┌──
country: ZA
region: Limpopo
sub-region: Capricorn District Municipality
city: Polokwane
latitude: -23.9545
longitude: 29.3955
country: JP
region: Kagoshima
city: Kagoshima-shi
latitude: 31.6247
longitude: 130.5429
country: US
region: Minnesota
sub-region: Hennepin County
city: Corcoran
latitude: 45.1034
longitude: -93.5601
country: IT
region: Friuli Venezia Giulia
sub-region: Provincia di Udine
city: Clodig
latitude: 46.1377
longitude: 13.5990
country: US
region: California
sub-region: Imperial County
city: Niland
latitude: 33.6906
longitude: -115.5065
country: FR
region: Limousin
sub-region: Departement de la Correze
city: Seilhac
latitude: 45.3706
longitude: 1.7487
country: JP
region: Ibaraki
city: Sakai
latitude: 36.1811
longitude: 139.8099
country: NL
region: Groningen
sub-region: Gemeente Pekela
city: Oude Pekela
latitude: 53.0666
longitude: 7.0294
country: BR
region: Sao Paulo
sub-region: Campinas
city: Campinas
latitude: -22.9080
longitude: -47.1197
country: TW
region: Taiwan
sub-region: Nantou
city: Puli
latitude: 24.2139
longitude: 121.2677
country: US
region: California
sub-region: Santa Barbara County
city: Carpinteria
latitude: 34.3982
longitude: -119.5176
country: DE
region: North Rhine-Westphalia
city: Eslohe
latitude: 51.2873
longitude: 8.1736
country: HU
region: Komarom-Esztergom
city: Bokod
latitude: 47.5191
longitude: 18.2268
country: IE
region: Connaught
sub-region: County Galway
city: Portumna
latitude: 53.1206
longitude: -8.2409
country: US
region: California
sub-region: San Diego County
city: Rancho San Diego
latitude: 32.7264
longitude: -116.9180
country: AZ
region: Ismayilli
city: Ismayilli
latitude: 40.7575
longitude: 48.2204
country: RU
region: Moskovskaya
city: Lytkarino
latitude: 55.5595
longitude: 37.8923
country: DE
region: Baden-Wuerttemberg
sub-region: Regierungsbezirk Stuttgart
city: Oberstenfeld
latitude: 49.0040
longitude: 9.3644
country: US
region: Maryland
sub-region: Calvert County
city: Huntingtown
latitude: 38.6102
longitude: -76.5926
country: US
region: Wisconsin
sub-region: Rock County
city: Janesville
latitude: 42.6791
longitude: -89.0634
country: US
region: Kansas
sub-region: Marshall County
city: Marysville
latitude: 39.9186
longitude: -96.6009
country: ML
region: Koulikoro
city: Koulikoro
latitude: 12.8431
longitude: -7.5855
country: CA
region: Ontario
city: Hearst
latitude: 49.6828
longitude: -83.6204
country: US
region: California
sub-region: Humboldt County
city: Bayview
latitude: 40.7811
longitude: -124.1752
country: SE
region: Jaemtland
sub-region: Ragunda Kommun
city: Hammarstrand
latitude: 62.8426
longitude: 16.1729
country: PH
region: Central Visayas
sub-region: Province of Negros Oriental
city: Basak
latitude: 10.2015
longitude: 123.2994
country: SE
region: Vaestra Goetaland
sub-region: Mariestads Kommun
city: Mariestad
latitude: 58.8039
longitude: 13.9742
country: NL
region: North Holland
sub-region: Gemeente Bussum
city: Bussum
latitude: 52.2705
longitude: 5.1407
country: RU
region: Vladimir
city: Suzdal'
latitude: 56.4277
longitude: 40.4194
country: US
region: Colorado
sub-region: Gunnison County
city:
└──
Reproduce all the items above word for word, line for line.

country: ZA
region: Limpopo
sub-region: Capricorn District Municipality
city: Polokwane
latitude: -23.9545
longitude: 29.3955
country: JP
region: Kagoshima
city: Kagoshima-shi
latitude: 31.6247
longitude: 130.5429
country: US
region: Minnesota
sub-region: Hennepin County
city: Corcoran
latitude: 45.1034
longitude: -93.5601
country: IT
region: Friuli Venezia Giulia
sub-region: Provincia di Udine
city: Clodig
latitude: 46.1377
longitude: 13.5990
country: US
region: California
sub-region: Imperial County
city: Niland
latitude: 33.6906
longitude: -115.5065
country: FR
region: Limousin
sub-region: Departement de la Correze
city: Seilhac
latitude: 45.3706
longitude: 1.7487
country: JP
region: Ibaraki
city: Sakai
latitude: 36.1811
longitude: 139.8099
country: NL
region: Groningen
sub-region: Gemeente Pekela
city: Oude Pekela
latitude: 53.0666
longitude: 7.0294
country: BR
region: Sao Paulo
sub-region: Campinas
city: Campinas
latitude: -22.9080
longitude: -47.1197
country: TW
region: Taiwan
sub-region: Nantou
city: Puli
latitude: 24.2139
longitude: 121.2677
country: US
region: California
sub-region: Santa Barbara County
city: Carpinteria
latitude: 34.3982
longitude: -119.5176
country: DE
region: North Rhine-Westphalia
city: Eslohe
latitude: 51.2873
longitude: 8.1736
country: HU
region: Komarom-Esztergom
city: Bokod
latitude: 47.5191
longitude: 18.2268
country: IE
region: Connaught
sub-region: County Galway
city: Portumna
latitude: 53.1206
longitude: -8.2409
country: US
region: California
sub-region: San Diego County
city: Rancho San Diego
latitude: 32.7264
longitude: -116.9180
country: AZ
region: Ismayilli
city: Ismayilli
latitude: 40.7575
longitude: 48.2204
country: RU
region: Moskovskaya
city: Lytkarino
latitude: 55.5595
longitude: 37.8923
country: DE
region: Baden-Wuerttemberg
sub-region: Regierungsbezirk Stuttgart
city: Oberstenfeld
latitude: 49.0040
longitude: 9.3644
country: US
region: Maryland
sub-region: Calvert County
city: Huntingtown
latitude: 38.6102
longitude: -76.5926
country: US
region: Wisconsin
sub-region: Rock County
city: Janesville
latitude: 42.6791
longitude: -89.0634
country: US
region: Kansas
sub-region: Marshall County
city: Marysville
latitude: 39.9186
longitude: -96.6009
country: ML
region: Koulikoro
city: Koulikoro
latitude: 12.8431
longitude: -7.5855
country: CA
region: Ontario
city: Hearst
latitude: 49.6828
longitude: -83.6204
country: US
region: California
sub-region: Humboldt County
city: Bayview
latitude: 40.7811
longitude: -124.1752
country: SE
region: Jaemtland
sub-region: Ragunda Kommun
city: Hammarstrand
latitude: 62.8426
longitude: 16.1729
country: PH
region: Central Visayas
sub-region: Province of Negros Oriental
city: Basak
latitude: 10.2015
longitude: 123.2994
country: SE
region: Vaestra Goetaland
sub-region: Mariestads Kommun
city: Mariestad
latitude: 58.8039
longitude: 13.9742
country: NL
region: North Holland
sub-region: Gemeente Bussum
city: Bussum
latitude: 52.2705
longitude: 5.1407
country: RU
region: Vladimir
city: Suzdal'
latitude: 56.4277
longitude: 40.4194
country: US
region: Colorado
sub-region: Gunnison County
city:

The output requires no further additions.